ADKで開発したエージェントは、様々な方法でデプロイできます:

ローカル実行

開発中や小規模な用途では、adk runadk webコマンドでローカルマシン上で実行できます。

コンテナ化(Docker)

エージェントをコンテナ化し、Dockerを使って任意の環境で実行できます。

Google Cloud Run

サーバーレスのデプロイオプションとして、Cloud Run上でスケーラブルに実行できます。

Vertex AI Agent Engine

 Google Cloudの完全管理型ランタイムを使用して、エンタープライズグレードのセキュリティとスケーラビリティでデプロイできます。

Agent Engine Architecture

Agent2Agent プロトコル

 GoogleはAgent Development Kitと併せて、Agent2Agent (A2A) プロトコルを発表しました。これは異なるフレームワークやベンダーで構築されたエージェント間の相互運用性を確保するためのオープンなプロトコルです。

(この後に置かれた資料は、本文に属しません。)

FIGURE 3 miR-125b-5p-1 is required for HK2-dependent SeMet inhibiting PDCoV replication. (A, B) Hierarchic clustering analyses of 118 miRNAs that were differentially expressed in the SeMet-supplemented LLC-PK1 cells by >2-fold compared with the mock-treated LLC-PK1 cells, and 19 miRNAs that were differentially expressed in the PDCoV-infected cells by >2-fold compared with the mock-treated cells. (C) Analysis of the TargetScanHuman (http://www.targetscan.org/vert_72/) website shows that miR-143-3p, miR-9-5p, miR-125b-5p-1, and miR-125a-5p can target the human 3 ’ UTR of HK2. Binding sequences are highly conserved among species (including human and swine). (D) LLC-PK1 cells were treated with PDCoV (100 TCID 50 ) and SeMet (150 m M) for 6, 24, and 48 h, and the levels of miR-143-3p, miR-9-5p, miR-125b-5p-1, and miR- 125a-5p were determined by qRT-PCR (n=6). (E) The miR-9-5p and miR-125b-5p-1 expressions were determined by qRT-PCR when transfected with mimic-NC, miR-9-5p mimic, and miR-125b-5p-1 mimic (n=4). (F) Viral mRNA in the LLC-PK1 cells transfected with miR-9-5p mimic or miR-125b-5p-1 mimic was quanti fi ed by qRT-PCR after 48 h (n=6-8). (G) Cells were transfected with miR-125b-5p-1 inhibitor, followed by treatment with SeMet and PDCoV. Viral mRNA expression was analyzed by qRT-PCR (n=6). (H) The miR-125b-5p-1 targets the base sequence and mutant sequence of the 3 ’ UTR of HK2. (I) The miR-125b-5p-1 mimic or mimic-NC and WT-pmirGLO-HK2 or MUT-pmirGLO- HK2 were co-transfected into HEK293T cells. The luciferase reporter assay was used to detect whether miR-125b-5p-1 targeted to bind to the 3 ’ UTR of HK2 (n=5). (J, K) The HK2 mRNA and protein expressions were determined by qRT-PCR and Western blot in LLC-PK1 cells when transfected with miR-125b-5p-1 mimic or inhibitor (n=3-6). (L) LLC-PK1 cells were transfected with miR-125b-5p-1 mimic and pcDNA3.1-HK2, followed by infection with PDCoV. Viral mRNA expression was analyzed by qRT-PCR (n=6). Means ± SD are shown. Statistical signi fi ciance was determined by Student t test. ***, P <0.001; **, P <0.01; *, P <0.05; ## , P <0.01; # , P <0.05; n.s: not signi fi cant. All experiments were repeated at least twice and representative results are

 A2Aプロトコルにより、エージェントは使用するフレームワーク(ADK、LangGraph、Crew.aiなど)やベンダーに関係なく互いに通信できるようになります。エージェントは自身の機能を公開し、ユーザーとどのように対話するか(テキスト、フォーム、双方向音声/ビデオを介して)を交渉できます。

 現在、Box、Deloitte、Elastic、PayPal、Salesforce、ServiceNow、UiPathなど50以上のパートナーがこのプロトコルに参加しています。

初学者向けのADK学習ステップ

  1. 基本からスタート:単一エージェントと単純なツールから始める
  2. ステートを理解する:セッション状態を使って「記憶」を実装
  3. マルチエージェントへ:複数の特化したエージェントと委任を理解
  4. ガードレールの実装:コールバックを使って安全性を確保
  5. デプロイ方法を学ぶ:ローカルからクラウドへの移行を理解

初心者向けTips

ADKはかなり高度なフレームワークですが、以下の点に注意すると習得しやすくなります:

  • 常にシンプルな例から始め、徐々に機能を追加していく
  • 各ツール関数に明確なdocstringを書く(LLMはこれを読んでツールの使い方を理解します)
  • adk webを活用して実行フローを視覚的に確認する
  • マルチエージェントシステムを構築する際は、各エージェントのdescriptionを明確に区別する
  • 公式サンプル(adk-samples)を参考にする

まとめと参考リソース

 GoogleのAgent Development Kit(ADK)は、AI開発の次の段階を象徴するフレームワークです。単一のエージェントから複雑なマルチエージェントシステムまで、柔軟かつ制御可能な方法で構築できます。100行以下のコードでもMCPやガードレールを備えた実用的なエージェントを開発可能な点が特に注目されています。

 エージェントの構築、状態管理、安全性の確保、さらにはデプロイまで、ADKはエンドツーエンドのソリューションを提供します。Googleのエコシステムと緊密に統合されているものの、オープンなフレームワークであり、様々なモデルやツールと連携できる柔軟性も備えています。